The mutation is non-neutral (HGMD).
The mutation is very distant from all functional sites. SCWRL predicts, that the H-bond pattern changea. SCWRL and FoldX predict a stabilizing effect, while minimise predicts again a destabilizing effect. Again, we are left to guess, whether the mutation is neutral or not.
The mutation is non-neutral (HGMD).
Compared to the sequence-based mutation analysis, we had much more difficulties to discriminate neutral from non-neutral mutations using only structural features of the protein. In most cases we were even left to guess into the blue, because of a lack of reliable information giving clear evidence. The most informative facts for this structure-based mutation analysis were the H-bond patterns predicted by SCWRL and the analysis of the location of the mutation with respect to functional important sites.

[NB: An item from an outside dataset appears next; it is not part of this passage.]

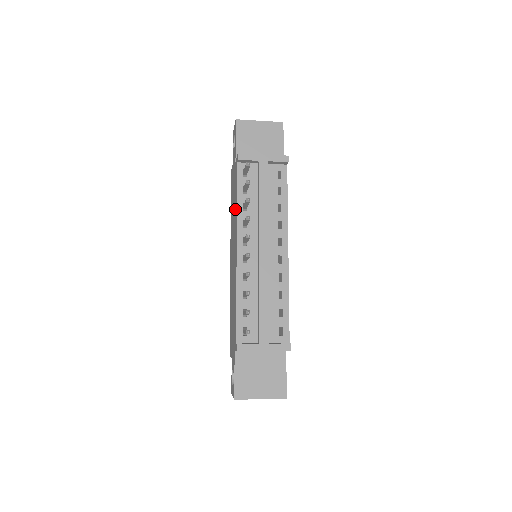
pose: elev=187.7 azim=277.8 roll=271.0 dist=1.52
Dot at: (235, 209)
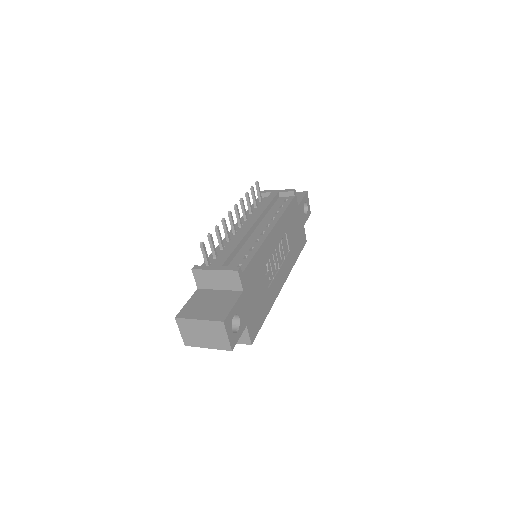
Dot at: occluded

Surprisingly the analysis of the free energies of the mutated proteins compared to the wild type revealed only very slight fold changes and we did not know how to interpret the impact of these on the structure and thus on the function. Moreover, these fold-changes were not consistent in predicting (de-)stabilizing effects across all methods. Whereas minimise predicted destabilising effects, FoldX predicted stabilizing effects for all mutations. This fact made these analyses quite useless for us.
However, some informations of the structure-based analysis are informative and are useful to dissect neutral from non-neutral mutations, if they are combined with additional methods - e.g. from the sequence-based mutation analysis.